December 13, 2009 by Bill

See Late-Breaking News at End of Column

Andreas Canyon - Robin KobalyEvery year on the date of the Winter Solstice we do something very special that has become an exciting tradition for the Edelen Sunday Symposium. We meet in Andreas Canyon, the sacred center of the Agua Caliente Band of Cahuilla Indians. Our attendance is usually around 150 or more. The Indian managers go all out in helping us, setting up picnic tables and preparing the area next to breathtaking rocks about 400 feet high.

There is no way I can describe the beauty and wonder of this event. This year it will be on December 20 at 10:00 a.m. There is always a crystal blue sky, a light breeze moving the golden leaves of the cottonwood trees. Ravens and Red Tail Hawks coming in with their spirit messages. Last year, during my meditation, a Red Tail Hawk circled my head for about 20 minutes. Everyone watching told me about it following the program.

The Tai Chi Master, Scott Cole, always opens the program by doing his spectacular Tai Chi on top of the rock, dressed in white, against a blue sky. He later comes down and leads everyone in Tai Chi. Robin Kobaly, a very brilliant botanist, gives a presentation on the plants in the area and how they were used by the Indians.
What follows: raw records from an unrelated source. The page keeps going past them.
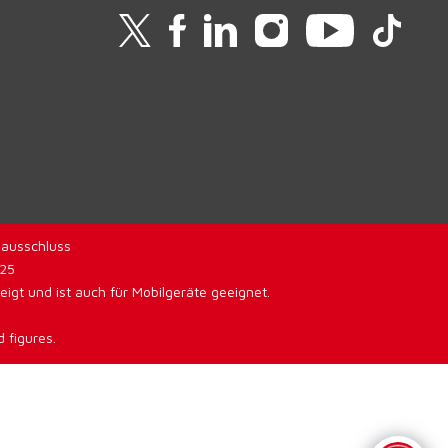
ausschluss
025
gt und ist auch für Mobilgeräte geeignet.
 figures.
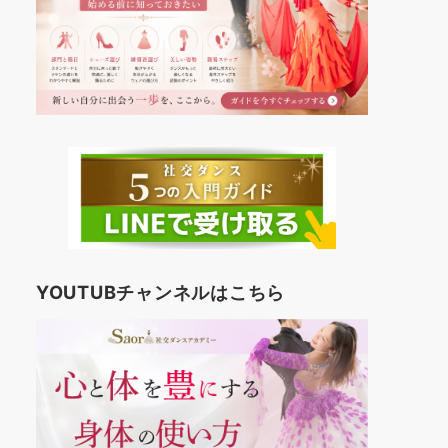
YOUTUBチャンネルはこちら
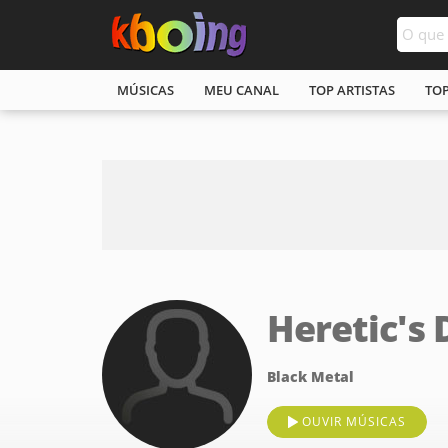
MÚSICAS
MEU CANAL
TOP ARTISTAS
TO
Heretic's
Black Metal
OUVIR MÚSICAS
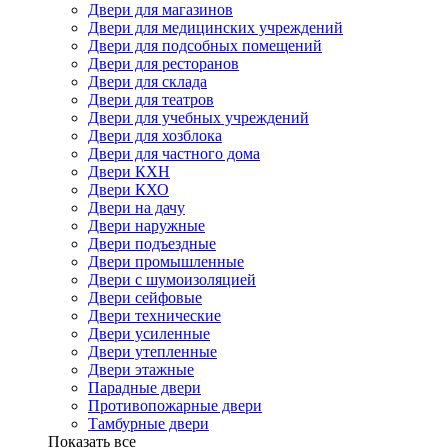
Двери для магазинов
Двери для медицинских учреждений
Двери для подсобных помещений
Двери для ресторанов
Двери для склада
Двери для театров
Двери для учебных учреждений
Двери для хозблока
Двери для частного дома
Двери КХН
Двери КХО
Двери на дачу
Двери наружные
Двери подъездные
Двери промышленные
Двери с шумоизоляцией
Двери сейфовые
Двери технические
Двери усиленные
Двери утепленные
Двери этажные
Парадные двери
Противопожарные двери
Тамбурные двери
Показать все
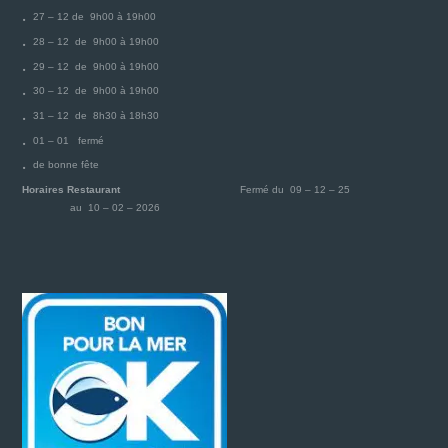
27 – 12 de 9h00 à 19h00
28 – 12 de 9h00 à 19h00
29 – 12 de 9h00 à 19h00
30 – 12 de 9h00 à 19h00
31 – 12 de 8h30 à 18h30
01 – 01 fermé
de bonne fête
Horaires Restaurant
Fermé du 09 – 12 – 25
au 10 – 02 – 2026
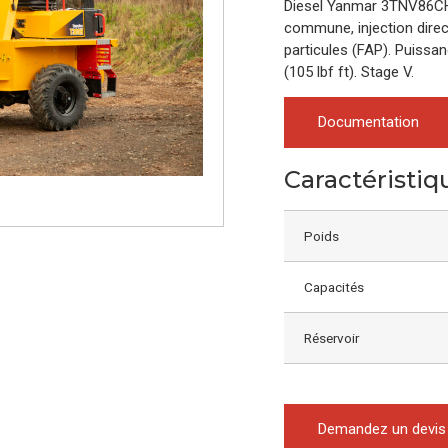
Diesel Yanmar 3TNV86CHT
commune, injection direct
particules (FAP). Puissa
(105 lbf ft). Stage V.
Documentation
Caractéristiq
Poids
Capacités
Réservoir
Demandez un devis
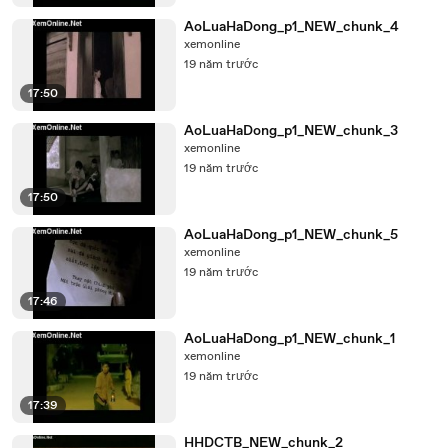
AoLuaHaDong_p1_NEW_chunk_4
xemonline
19 năm trước
17:50
AoLuaHaDong_p1_NEW_chunk_3
xemonline
19 năm trước
17:50
AoLuaHaDong_p1_NEW_chunk_5
xemonline
19 năm trước
17:46
AoLuaHaDong_p1_NEW_chunk_1
xemonline
19 năm trước
17:39
HHDCTB_NEW_chunk_2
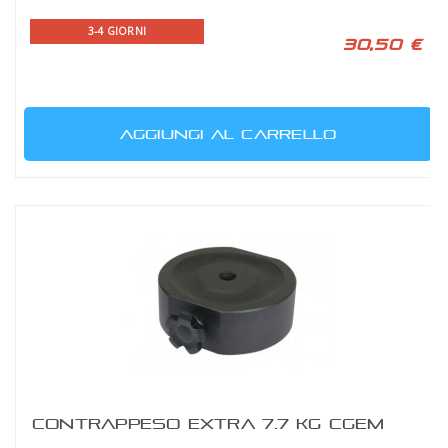
3-4 GIORNI
30,50 €
AGGIUNGI AL CARRELLO
CONTRAPPESO EXTRA 7.7 KG CGEM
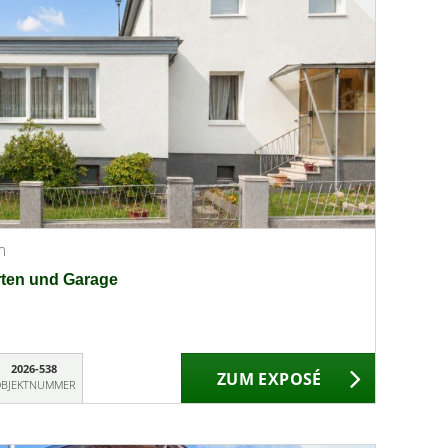
m
rten und Garage
2026-538
ZUM EXPOSÉ
BJEKTNUMMER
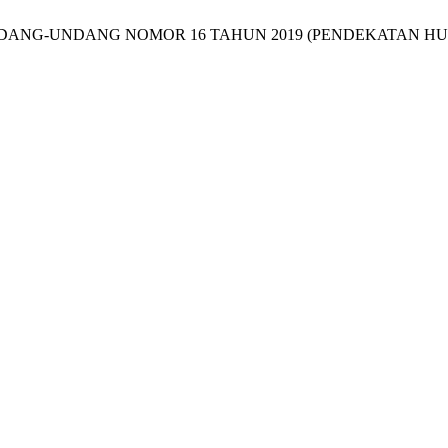
M UNDANG-UNDANG NOMOR 16 TAHUN 2019 (PENDEKATAN H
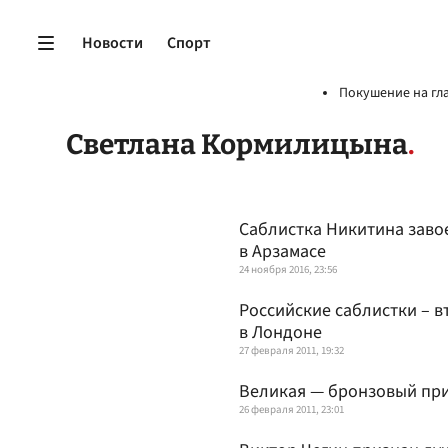
Новости
Спорт
Покушение на гл
Светлана Кормилицына
Саблистка Никитина заво
в Арзамасе
24 ноября 2016, 23:56
Российские саблистки – в
в Лондоне
27 февраля 2011, 19:32
Великая — бронзовый при
26 февраля 2011, 23:01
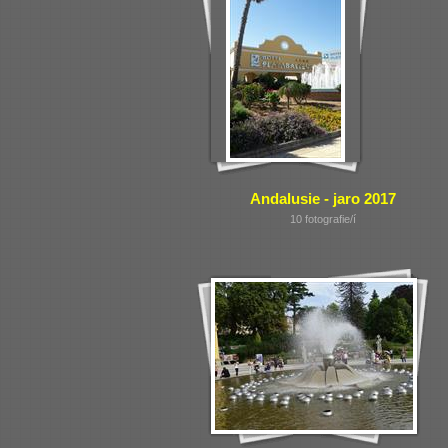
Andalusie - jaro 2017
10 fotografie/í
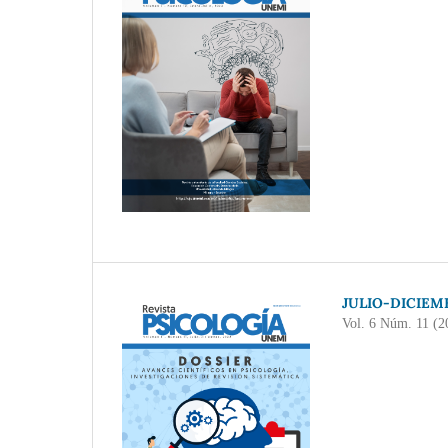
JULIO-DICIEM
Vol. 6 Núm. 11 (2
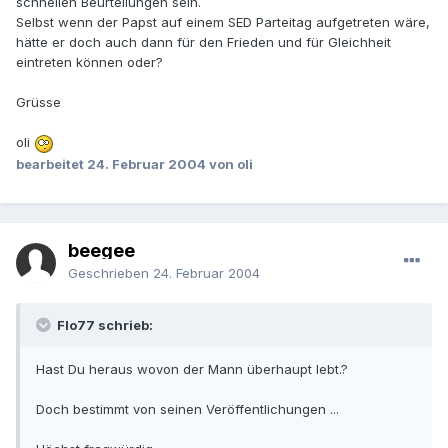
schnellen Beurteilungen sein.
Selbst wenn der Papst auf einem SED Parteitag aufgetreten wäre,
hätte er doch auch dann für den Frieden und für Gleichheit
eintreten können oder?
Grüsse
oli
bearbeitet
24. Februar 2004
von oli
beegee
Geschrieben
24. Februar 2004
Flo77 schrieb:
Hast Du heraus wovon der Mann überhaupt lebt.?
Doch bestimmt von seinen Veröffentlichungen ...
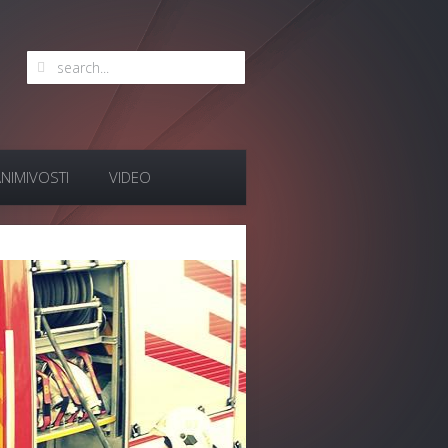
NIMIVOSTI
VIDEO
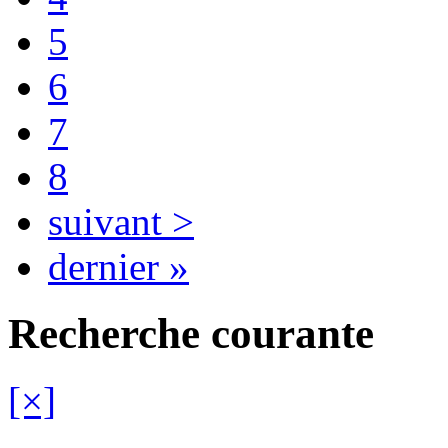
5
6
7
8
suivant >
dernier »
Recherche courante
[×]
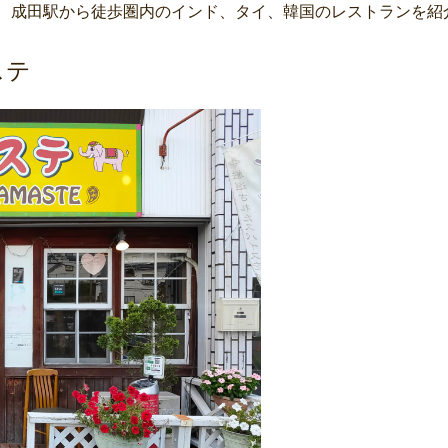
、成田駅から徒歩圏内のインド、タイ、韓国のレストランを紹
ステ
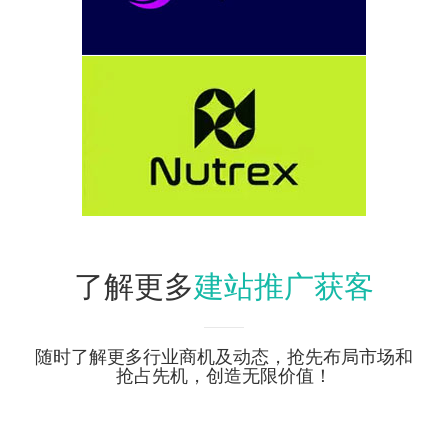
建站推广获客
了解更多
随时了解更多行业商机及动态，抢先布局市场和
抢占先机，创造无限价值！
This is followed by my meditation on the significance of the event.

For thousands of years the Winter Solstice (Dec 22-25) has been the most special time of the year and the most important date in human celebration. The sun has started its long journey home bringing Springtime. Celebrating this event in the month of Solstice, I am part of the line of descent that has been uninterrupted almost from the birth of humankind.